Littlewood's First Principle states that:
If $E$ is a Lebesgue measurable set with $m(E)<\infty$, then for all $\epsilon>0$ there exists a finite collection of open intervals $\{I_1,I_2,\ldots,I_N\}$ such that $m(E \Delta \bigcup_{n=1}^N I_n)<\epsilon$.
My question is:
Can we take the intervals $I_n$ to be pairwise disjoint? And in that case, what do we need to change in the proof?

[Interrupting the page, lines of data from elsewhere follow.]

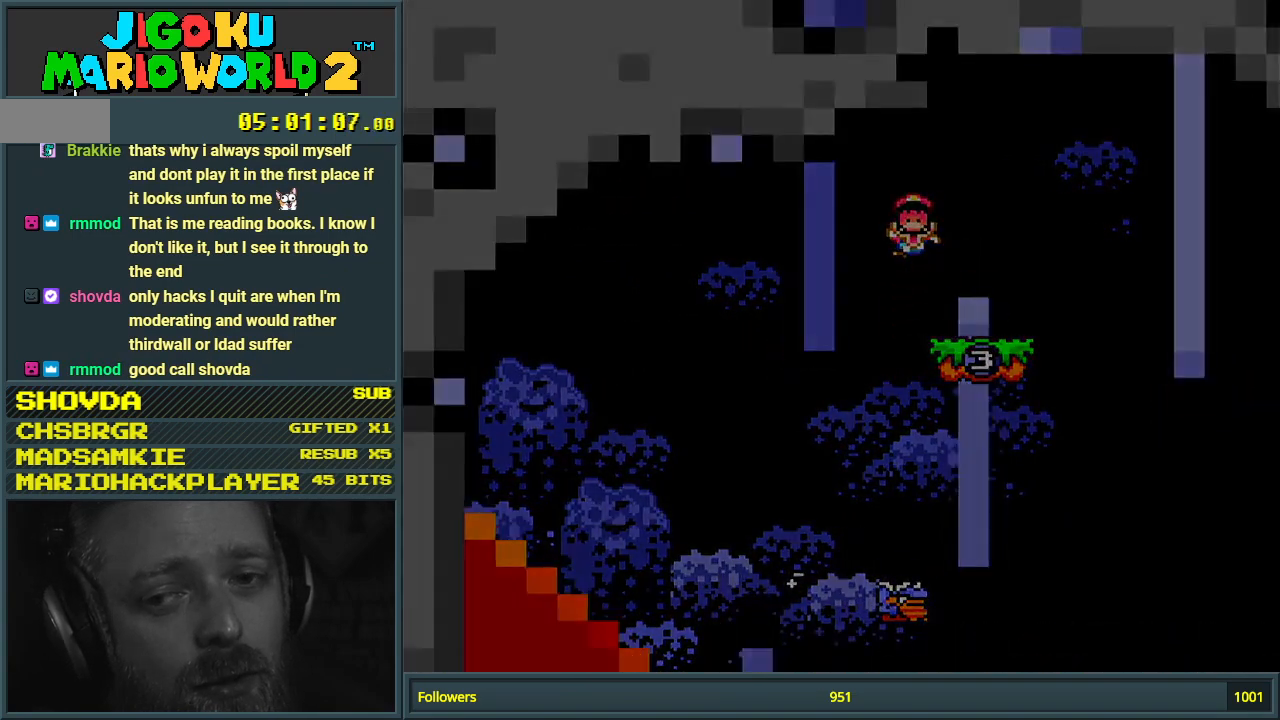
{"buttons": [], "events": [[33, "Y", "up"], [233, "A", "down"], [333, "A", "up"]]}
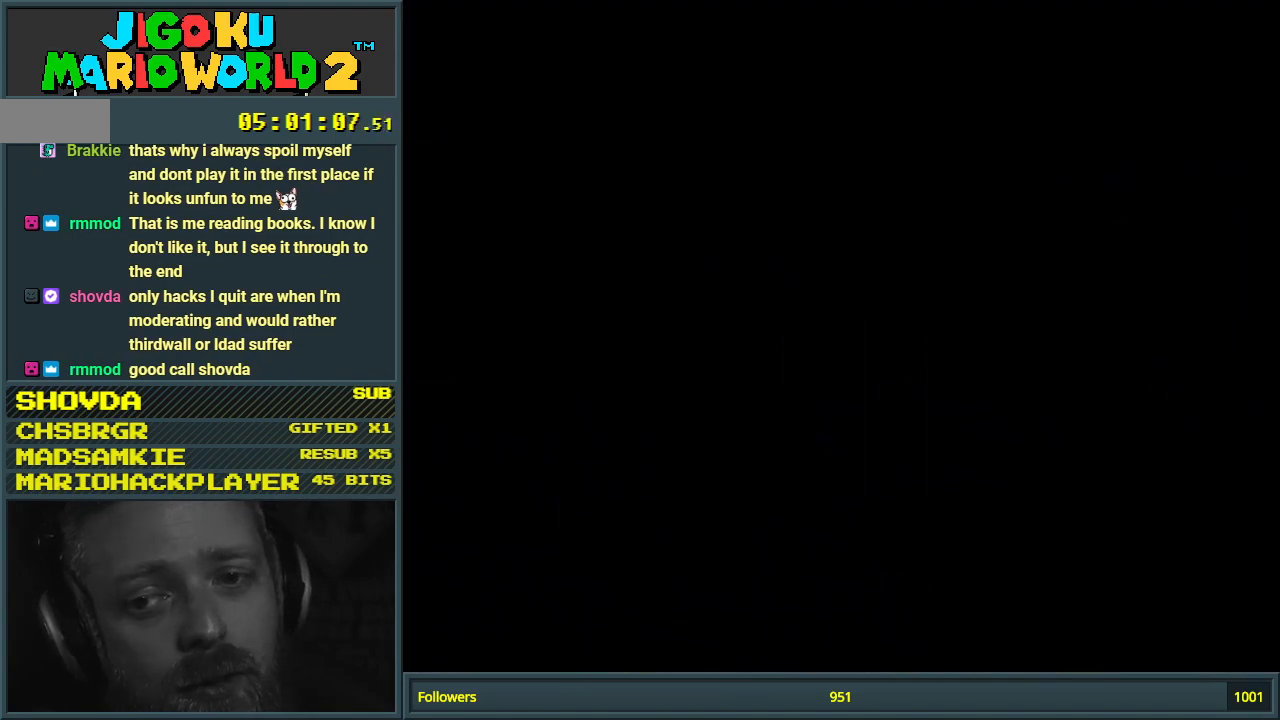
{"buttons": ["Y", "DPAD_RIGHT"], "events": [[17, "Y", "down"], [217, "B", "down"], [250, "DPAD_LEFT", "down"], [317, "B", "up"], [383, "DPAD_LEFT", "up"], [500, "DPAD_RIGHT", "down"]]}
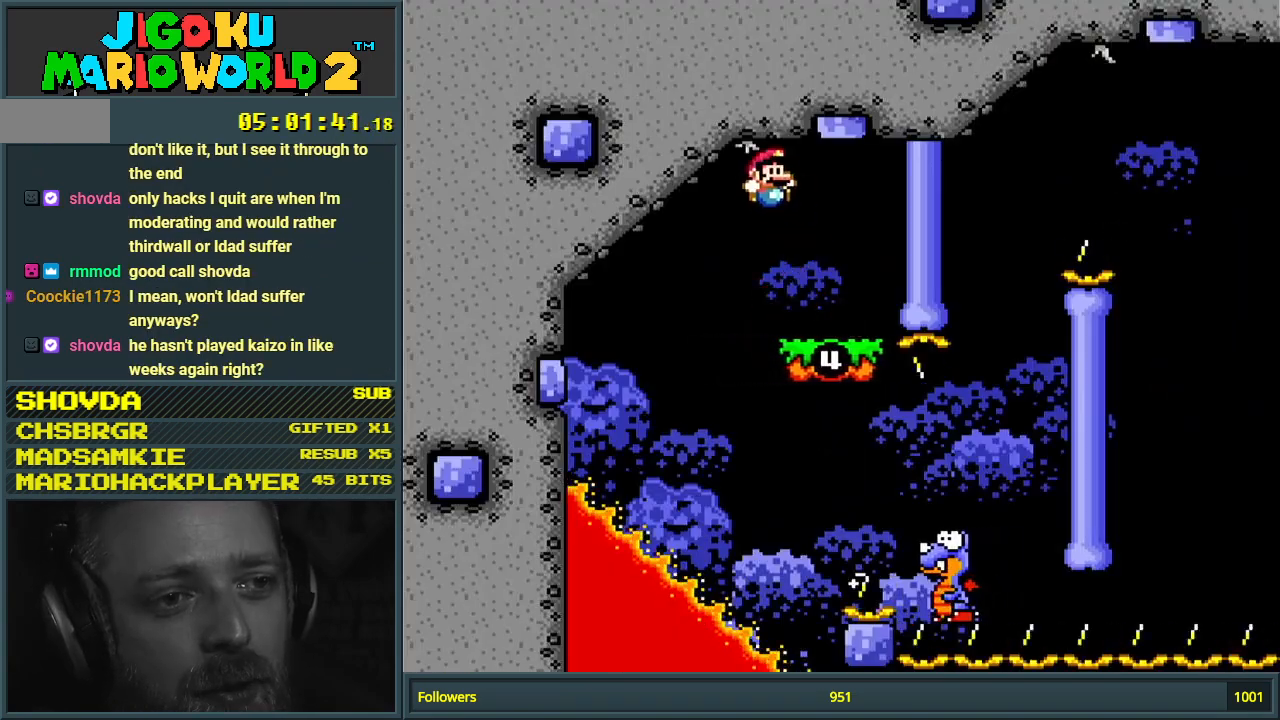
{"buttons": ["B", "Y", "DPAD_RIGHT"], "events": [[133, "B", "down"]]}
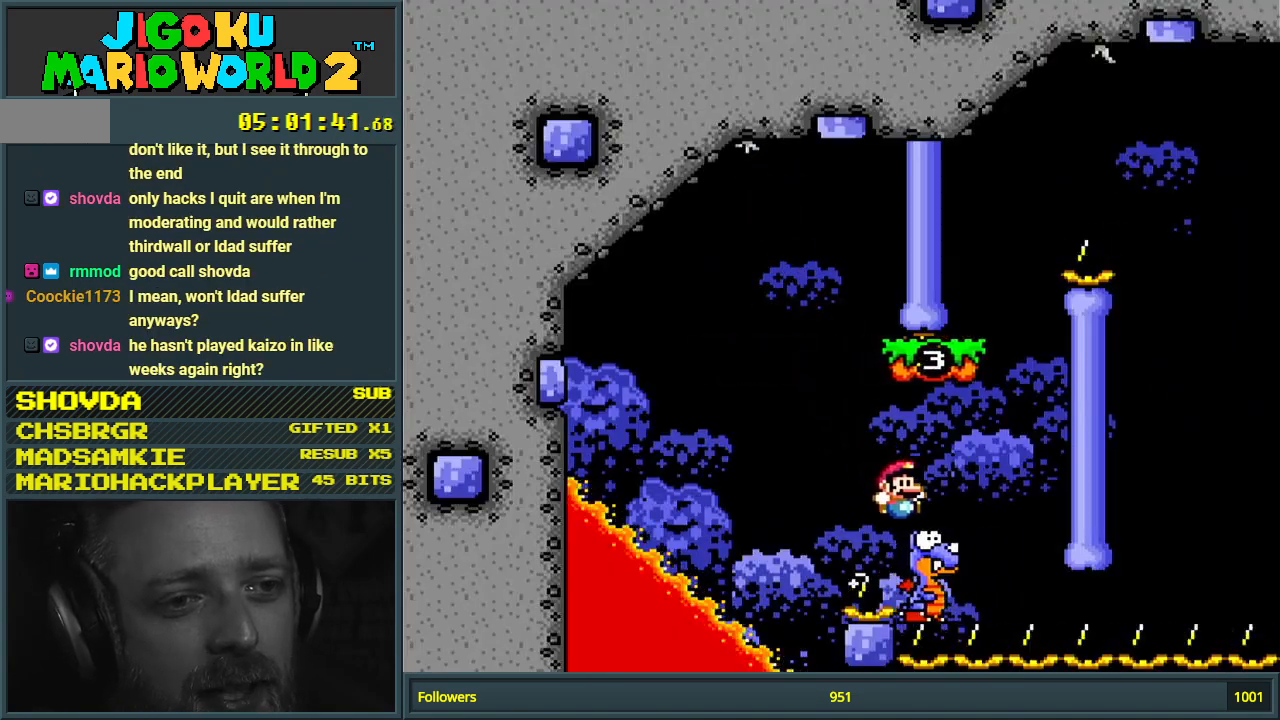
{"buttons": ["B", "Y", "DPAD_RIGHT"], "events": [[83, "DPAD_RIGHT", "up"], [200, "DPAD_LEFT", "down"], [333, "B", "up"], [400, "DPAD_LEFT", "up"], [467, "DPAD_RIGHT", "down"], [483, "B", "down"]]}
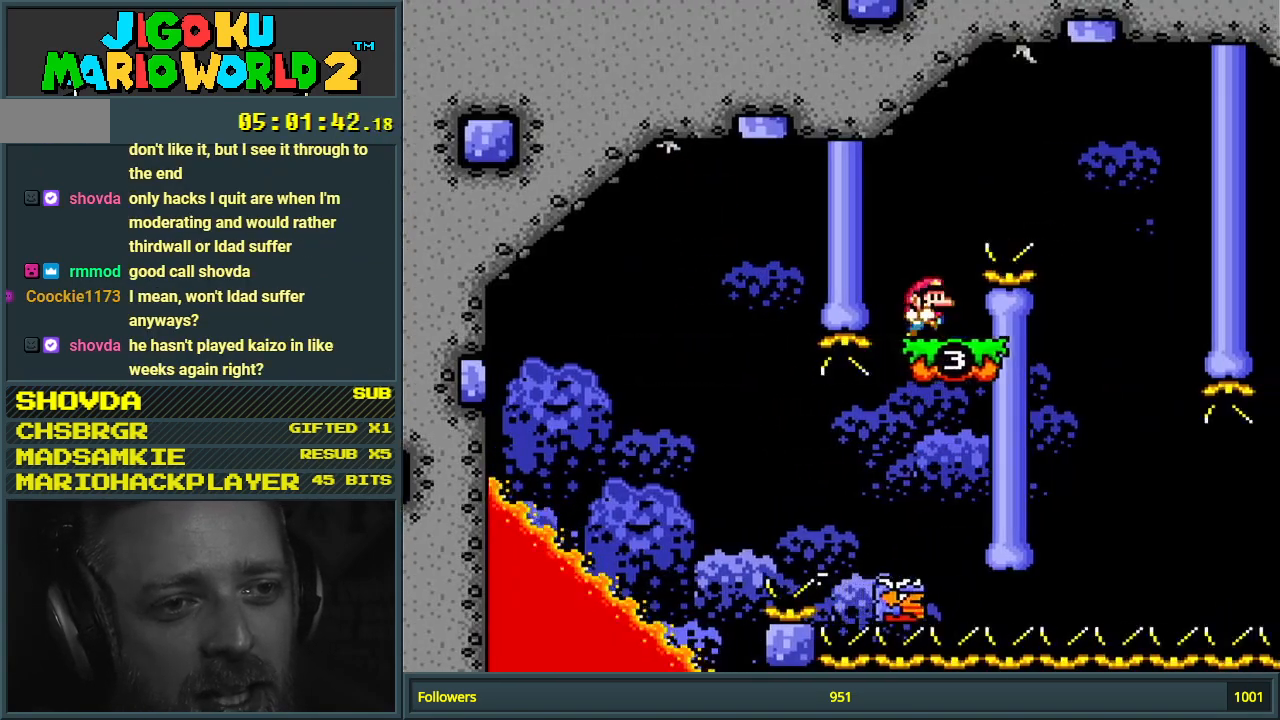
{"buttons": ["Y"], "events": [[183, "B", "up"], [317, "DPAD_RIGHT", "up"]]}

If $\epsilon>0$ ,there exists a covering with open intervals $\{I_n\}_{n \in \Bbb{N}}$ of $E$ such that $m(E) \leq m( \bigcup_nI_n)\leq \sum_{n=1}^{\infty}m(I_n)< m(E)+\epsilon$
The set $ \bigcup_nI_n$ is open so it can be written as a disjoint union of open intervals.
So $\bigcup_nI_n=\bigcup_nJ_n$ where $J_n$ are disjoint open intervals.
So we have that $$m(E)+ \epsilon > m(\bigcup_nI_n)=m(\bigcup_nJ_n)=\sum_nm(J_n)$$
Note that $\{J_n\}_{n \in \Bbb{N}}$ also is a covering of $E$.
Then you can proceed as in the rest of the proof.